* GOAL OF THE EXERCISE *
Only these lines, please: the first one of the records through the one containing "The way students", retyped exactly, both ends included and pictures omitted.

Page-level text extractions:

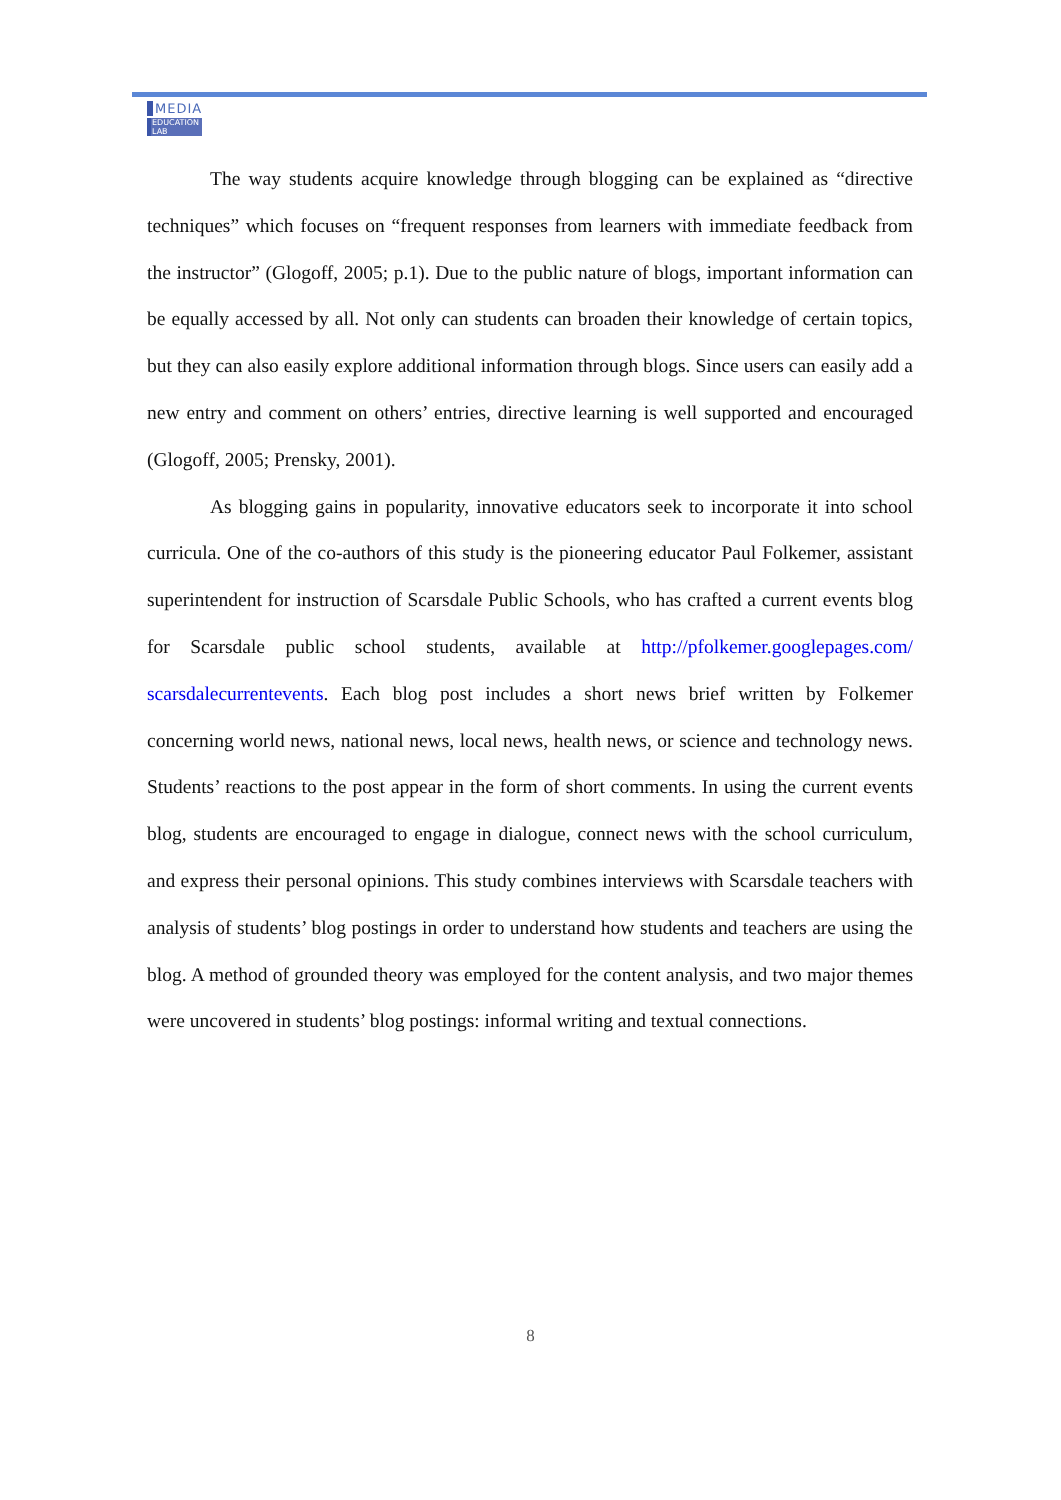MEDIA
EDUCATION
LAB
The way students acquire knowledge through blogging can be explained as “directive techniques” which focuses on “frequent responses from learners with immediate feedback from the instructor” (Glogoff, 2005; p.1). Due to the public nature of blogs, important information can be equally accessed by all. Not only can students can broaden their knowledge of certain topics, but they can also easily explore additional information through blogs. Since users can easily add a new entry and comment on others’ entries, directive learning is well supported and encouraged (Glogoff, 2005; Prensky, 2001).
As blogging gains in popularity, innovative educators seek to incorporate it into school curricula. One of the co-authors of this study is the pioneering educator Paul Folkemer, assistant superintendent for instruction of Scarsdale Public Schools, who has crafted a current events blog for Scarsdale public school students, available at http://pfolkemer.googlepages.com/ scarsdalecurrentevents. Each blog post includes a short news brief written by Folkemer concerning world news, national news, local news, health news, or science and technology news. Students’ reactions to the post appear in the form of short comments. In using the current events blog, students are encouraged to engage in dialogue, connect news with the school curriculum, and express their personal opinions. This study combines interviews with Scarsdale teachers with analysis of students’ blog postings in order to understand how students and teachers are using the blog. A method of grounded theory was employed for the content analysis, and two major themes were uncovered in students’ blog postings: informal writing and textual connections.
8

* TASK RESPONSE *
MEDIA
EDUCATION
LAB
The way students acquire knowledge through blogging can be explained as “directive techniques” which focuses on “frequent responses from learners with immediate feedback from the instructor” (Glogoff, 2005; p.1). Due to the public nature of blogs, important information can be equally accessed by all. Not only can students can broaden their knowledge of certain topics, but they can also easily explore additional information through blogs. Since users can easily add a new entry and comment on others’ entries, directive learning is well supported and encouraged (Glogoff, 2005; Prensky, 2001).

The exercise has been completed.